Aggregation help needed

frankshad · November 14, 2018, 11:23am

(Simplifying slightly...) I've got an index with documents containing fields "batchid", "name" and "type". Batchid is based on date, so can sort chronologically. Groups of documents are created at the same time with a common batchid and different names. Names may appear again in different batches, but only once with each batch. Batches may have as few as one document or many hundreds. There may be a few thousand batches, but they are purged over time so don't grow indefinitely.

What I want to produce is a table initially of the M (20, say) most recent batches for some specific type, but which can be extended by M at a time to go back in time. And within each batch, the first N (3, say) documents in name order, again with the ability to retrieve more for just that batch in small amounts (maybe N, or maybe a bit more - say 3 the first time and then in blocks of 10 or 20).

Currently, I've got a really simple aggregate to obtain all the unique batchid in descending order, and then I'm looping to do an ordinary search with from, size and sort to obtain the small number of documents from each batch. I'm hanging on to the batchid list so I can just do the search loop the next time for either one batchid (to get more docs for that batch) or add more batches at the end.

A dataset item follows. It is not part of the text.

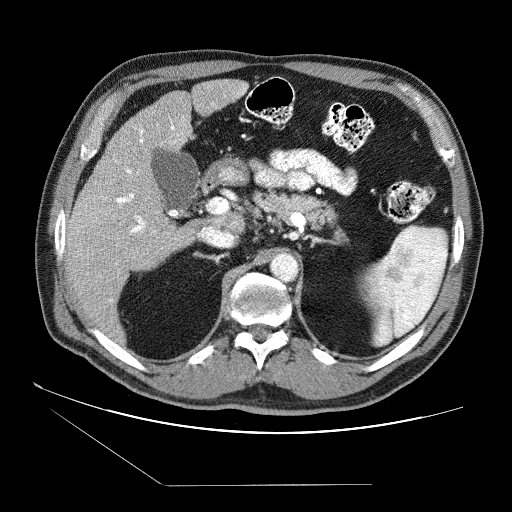
Contrast-enhanced abdominal CT (liver protocol), one axial slice; position 42 of 87 along the scan axis; 120 kVp; soft-tissue window (W 400 / L 40 HU); 2.5 mm slice thickness; 512 × 512 image matrix, field of view 400 × 400 mm. Case-level facts recorded for this patient, not image findings: diagnosis: hepatocellular carcinoma (patient treated with transarterial chemoembolisation; whether this scan precedes or follows treatment is not stated here); TNM stage (as recorded): Stage-II; Child-Pugh class: B; tumour differentiation: no biopsy; tumour nodularity: multinodular.
Structures marked on this image (semi-automatically segmented with operator editing):
- liver parenchyma outside the tumour (the mass and vessels are separate outlines, so this box may not span the whole liver): bounding box [x1, y1, x2, y2] px = [64, 78, 248, 332]
- portal vein: [72, 87, 246, 302]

As M and N are fairly small, this seems not to be unduly slow, but it is clearly not very efficient. I started out trying to express this as a single aggregation, where it seemed I should be using top_hits, but I spent hours trying to work out the combinations that would work, looking at numerous examples in the ES docs and stackexchange etc, but without success. I couldn't get the batches in the right order, and I couldn't see how to get the later windows ('from' never seemed to be able to go in the places where it looked like I would need it).

Is this in fact possible with a single request for each sliding window? Could anyone give me some pointers, in general, but particularly how to get the later batches and later documents within a batch?

Many thanks.

abdon · November 14, 2018, 12:46pm

Rather than using aggregations, have you considered using searching in combination with field collapsing? I'm thinking that you could search for a specific "type", sort on "batchid", and then also collapse on the "batchid". You can then use inner_hits to paginate within each batch to get multiple documents per batch, sorted however you want.

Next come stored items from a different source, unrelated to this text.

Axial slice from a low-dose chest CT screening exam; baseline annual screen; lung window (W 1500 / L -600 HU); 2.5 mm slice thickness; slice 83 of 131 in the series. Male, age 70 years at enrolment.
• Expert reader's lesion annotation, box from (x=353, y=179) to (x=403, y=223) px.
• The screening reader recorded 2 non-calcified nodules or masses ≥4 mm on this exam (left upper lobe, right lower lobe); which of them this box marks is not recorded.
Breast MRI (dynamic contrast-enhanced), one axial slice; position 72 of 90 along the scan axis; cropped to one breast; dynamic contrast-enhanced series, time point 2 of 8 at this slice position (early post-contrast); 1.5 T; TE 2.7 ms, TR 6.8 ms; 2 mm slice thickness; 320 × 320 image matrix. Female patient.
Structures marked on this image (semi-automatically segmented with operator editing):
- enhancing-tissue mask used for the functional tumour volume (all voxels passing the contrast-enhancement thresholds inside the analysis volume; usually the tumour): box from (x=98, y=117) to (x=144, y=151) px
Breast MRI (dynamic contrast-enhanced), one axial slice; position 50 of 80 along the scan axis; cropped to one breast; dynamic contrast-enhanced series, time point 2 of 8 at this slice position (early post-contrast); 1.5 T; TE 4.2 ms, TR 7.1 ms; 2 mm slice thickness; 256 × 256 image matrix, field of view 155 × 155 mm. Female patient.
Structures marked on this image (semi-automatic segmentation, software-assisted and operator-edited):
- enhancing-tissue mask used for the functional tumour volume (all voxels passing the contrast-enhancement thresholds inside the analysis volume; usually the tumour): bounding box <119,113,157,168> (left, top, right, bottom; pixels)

frankshad · November 14, 2018, 1:16pm

Ah, thank you very much indeed - that does look like a good fit for what I'm trying to do. I'll experiment. I hadn't noticed field collapsing before.

frankshad · November 16, 2018, 5:23pm

This worked very nicely, thank you, modelled almost exactly what I was trying to do.

There was just one bit of information it didn't seem to provide, that is the total number of batchid in the collapsed search. Though from at the top level seems to work as I would expect, relative to the list of records extracted, not the uncollapsed, _total in the top level hits is the total number of records matching the uncollapsed query, not the collapsed query, and there doesn't seem to be a value that reflects this. I bet you have it to hand internally, so passing it on would be great.

In my case here it didn't really matter - it just meant I couldn't say "showing M of T", just "showing M". But T was a sufficiently large number, no one is going to scroll through that far, in my case it's like Google telling you there's a million hits. But in general being able to say how many batches there are would be useful.

Thanks again.

system · December 14, 2018, 5:23pm

This topic was automatically closed 28 days after the last reply. New replies are no longer allowed.